Background: The AIO KRK-0104 randomized phase II trial investigated the efficacy and safety of two capecitabine-based regimens: CAPIRI plus cetuximab (CAPIRI-C) and CAPOX plus cetuximab (CAPOX-C) in the first-line treatment of metastatic colorectal cancer (mCRC). Treatment related skin toxicity was evaluated separately for capecitabine and cetuximab. The present analysis investigates the correlation of capecitabine-attributed skin toxicity (Cape-ST) and parameters of treatment efficacy. Methods: mCRC patients were randomized to cetuximab (400mg/m2 day 1, followed by 250mg/m2 weekly) plus CAPIRI (irinotecan 200mg/m2, day 1; capecitabine 800mg/m2 twice daily, days 1-14, every 3 weeks) or cetuximab plus CAPOX (oxaliplatin 130mg/m2 day 1; capecitabine 1000mg/m2 twice daily, days 1-14, every 3 weeks).
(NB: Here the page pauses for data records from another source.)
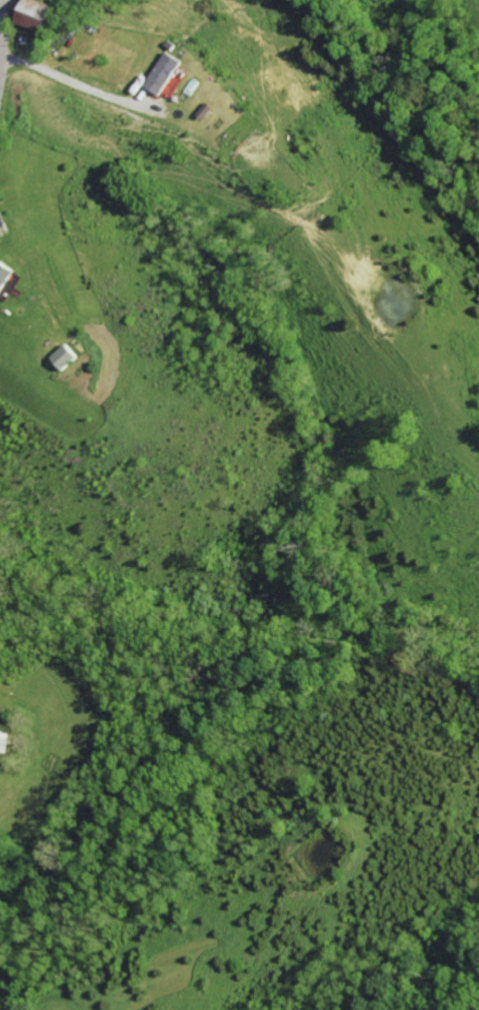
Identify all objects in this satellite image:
building: (40, 15)
road: (4, 46)
building: (166, 74)
road: (71, 80)
building: (8, 280)
building: (68, 357)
Results: Of 185 recruited patients, 149 patients (CAPIRI-C, n=78; CAPOX-C, n=71) received study treatment beyond the first tumor assessment and were evaluable for efficacy. While cetuximab-specific skin toxicity such as acneiform rash, dry skin and others occurred in >90% of patients, Cape-ST, predominantly hand-foot syndrome, was observed in only 33.2% of patients. No Cape-ST grade 4 was documented. Cape-ST grade 1-3 was associated with a significantly higher CR rate (13.9% vs 2.1%, p=0.038) and disease control rate (DCR) (97.9% vs 86.1%, p=0.038) compared to grade 0 toxicity. Moreover, Cape-ST grade 1-3 related to a markedly longer PFS (9.9 vs 5.6 months, p<0.001) and OS (32.8 vs 22.4 months, p=0.008). Separate analyses of treatment arms indicated that the effect of Cape-ST on PFS remained significant for the CAPIRI-C arm (8.5 vs 5.2 months, p=0.011) and the CAPOX-C arm (9.9 vs 6.5 months, p=0.004), while the effect on OS remained apparent as a strong trend for the CAPIRI-C arm (32.0 vs 19.7 months, p=0.125) and the CAPOX-C arm (37.5 vs 24.0 months, p=0.056). Conclusions: This analysis supports the hypothesis that for the evaluated regimens a correlation exists between capecitabine-specific skin toxicity and treatment efficacy regarding DCR, PFS and OS.